When I Disagree with Feminism

When I Disagree with Feminism April 18, 2016

Note: Now that this article has been posted on the Patheos main page, I’ve gotten a lot of anger about it. I feel that I made a big mis-step in writing out these thoughts. You guys who know me know that I like to ponder things “out loud” through writing and I’m not trying to make the argument that I’m the one who is right about everything. I wanted to bring up these issues because they are things that I’ve been thinking about. But I guess I should have kept my mouth shut. Most of the time I think that I’ve grown beyond the conservative gender roles of my upbringing but a lot of it is very deeply ingrained. So I guess that’s where I get these ideas from. I don’t know. I just wanted to suggest less divisiveness and making a happier world. Now it seems that people will call into question everything I’ve ever said because of these thoughts. I’m sorry that I wrote this and I’m sorry that I published it. 

It took me a while to identify as feminist. But when someone described it as the “radical idea that women are human beings” it really clicked for me. Yes, I’m a feminist. Of course I’m a feminist!

That said, there are some popular feminist ideas going around that I’m not entirely sure about.

  1. You Should Smile

Apparently a lot of women get offended when someone tells them they should smile. I guess that could be seen as policing someone else’s emotions and maybe it is seen as telling women that they have to be happy all the time and they have to put on a happy face. But why are we all going around frowning all the time?
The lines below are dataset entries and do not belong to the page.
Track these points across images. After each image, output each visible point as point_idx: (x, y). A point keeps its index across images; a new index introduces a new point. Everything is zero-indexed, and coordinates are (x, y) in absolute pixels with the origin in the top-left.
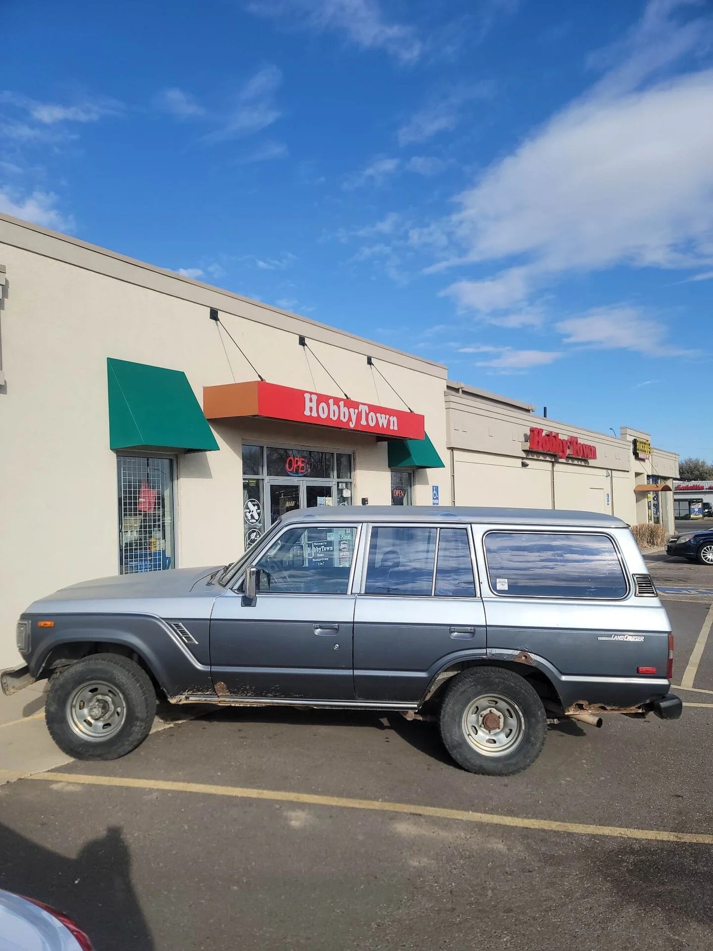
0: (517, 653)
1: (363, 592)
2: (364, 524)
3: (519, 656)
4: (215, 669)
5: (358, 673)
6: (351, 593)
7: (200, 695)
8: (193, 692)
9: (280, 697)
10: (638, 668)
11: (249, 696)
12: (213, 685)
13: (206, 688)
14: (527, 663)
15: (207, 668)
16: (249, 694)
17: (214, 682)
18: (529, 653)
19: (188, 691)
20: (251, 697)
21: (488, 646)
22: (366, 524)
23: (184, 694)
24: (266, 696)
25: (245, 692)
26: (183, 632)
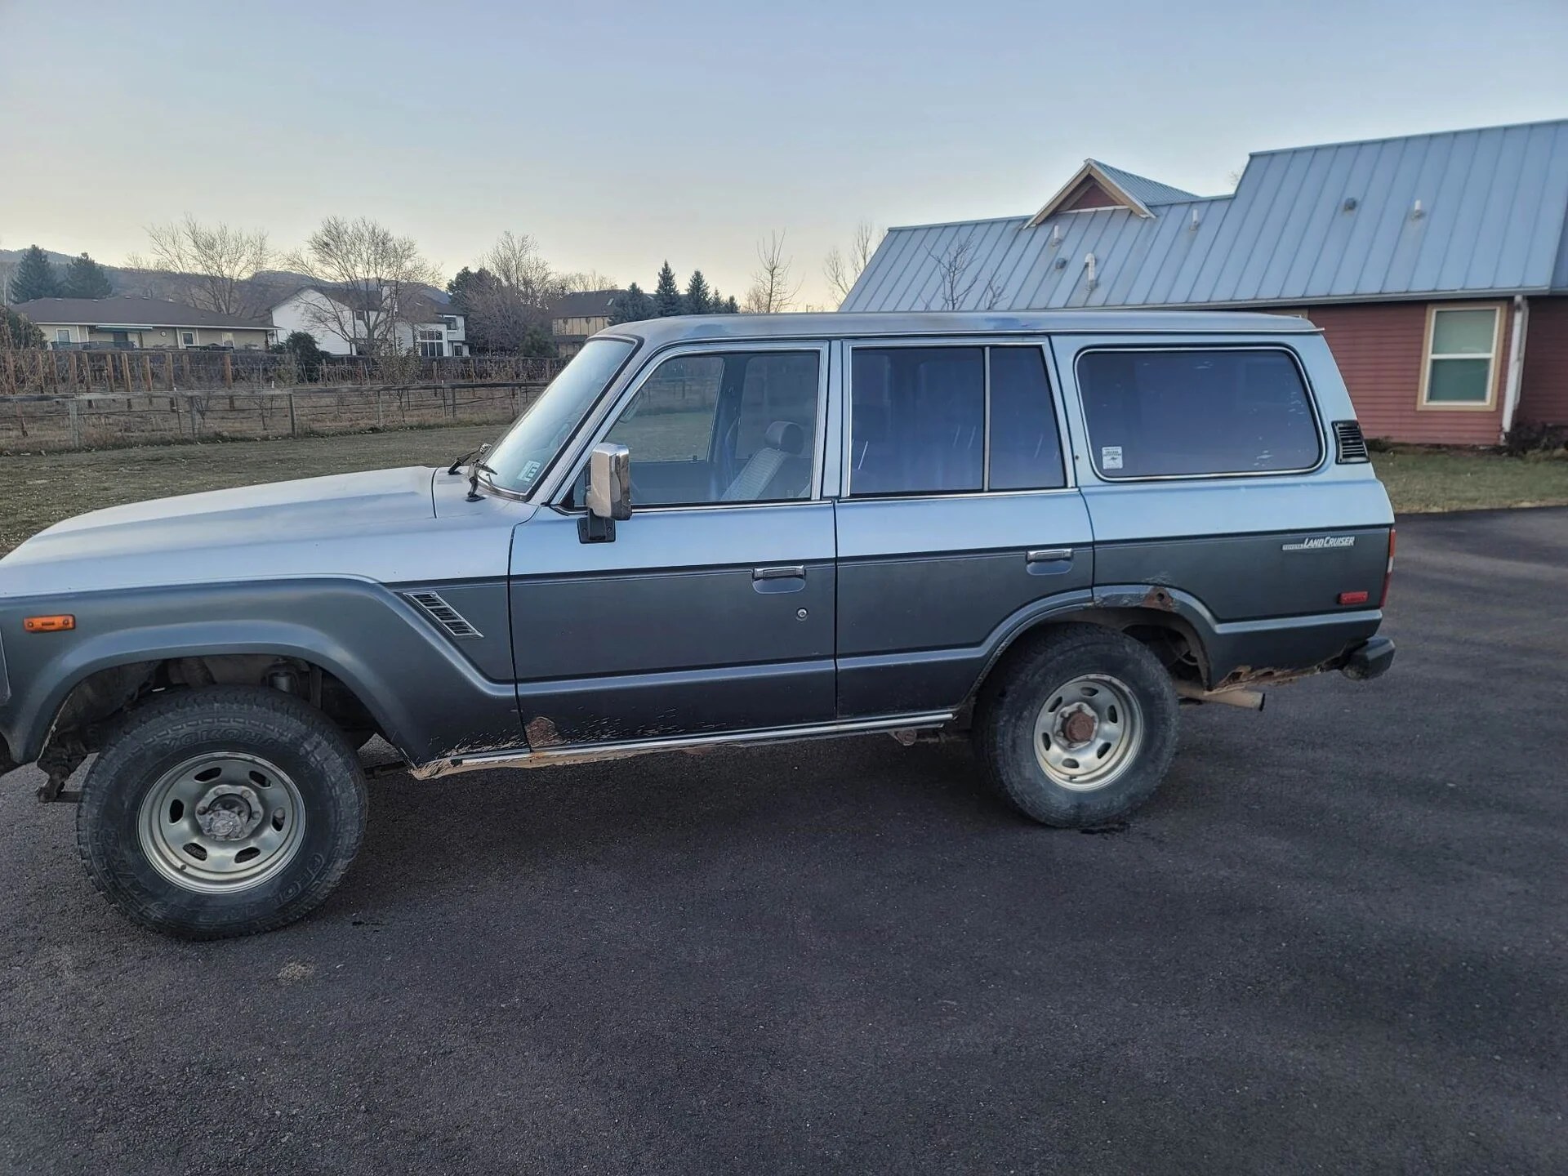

The “resting bitch face” idea is true of some people. But not nearly as many as like to claim it. Some people look unhappy when their face is neutral. But even those people can smile more. We can all smile more. Not just women.

I made the decision several years ago that my default expression would be smiling. And that has been a wonderful thing for my life. Smiling at people lifts their spirits, they smile back, it lifts my spirits, and we’re all happier for it. Women and men both should be smiling more!

  1. Street Harassment

I have never experienced street harassment/cat calling/eve teasing. Never. Some of you I know will say that maybe I’m just not that attractive. It’s certainly been said before. But from what I’ve been told street harassment has very little to do with a woman’s actual physical beauty. Add to that the fact that there have been times in my life when I was more attractive than I might be today. When I was young and living in Los Angeles I had waist-length black hair and a figure of 36-26-36 (often considered ideal. A size zero hourglass). But still no degrading comments about my appearance.

I can certainly see street harassment being a problem but I wonder if promoting the idea that all women experience this is seeing more problems than actually exist. I often complain that when people say they are being honest that they are actually just being mean. I would like to see people be honest about positive things, but if we label every compliment as harassment that can’t happen.

I remember rushing off the subway towards a Hindi class a few years ago. And as I dashed past a very stylishly dressed Black man, he said, “That shirt looks great on you.” It made my day! He said it with such kindness and sincerity and I thanked him and went on my way. I felt happy and uplifted. That’s a genuine compliment. That’s not the same thing as street harassment.

I think it might benefit us all to assume good intentions from people. Yes there are times when a woman is being harassed and harmed, but taking offense at genuine compliments just seems to make the world a sadder place.

When I was working at the grocery store an older man told me that I had a beautiful smile. And I happily accepted the compliment. He was relieved. He started complaining about how you can’t say anything to anyone these days without getting yelled at. It was awkward as he ranted but I also felt for him as he never knew if it was safe to say something nice to someone. Is it not weird that we’re afraid to say something nice to someone?

Perhaps the solution is to not discriminate these things just based on gender. We should offer compliments to both women and men. We can all remind each other to smile. It doesn’t solve all your problems but it sure doesn’t hurt!

Let’s start remembering that the other people around us are manifestations of God and sharing happiness with them will help remind them of their divinity.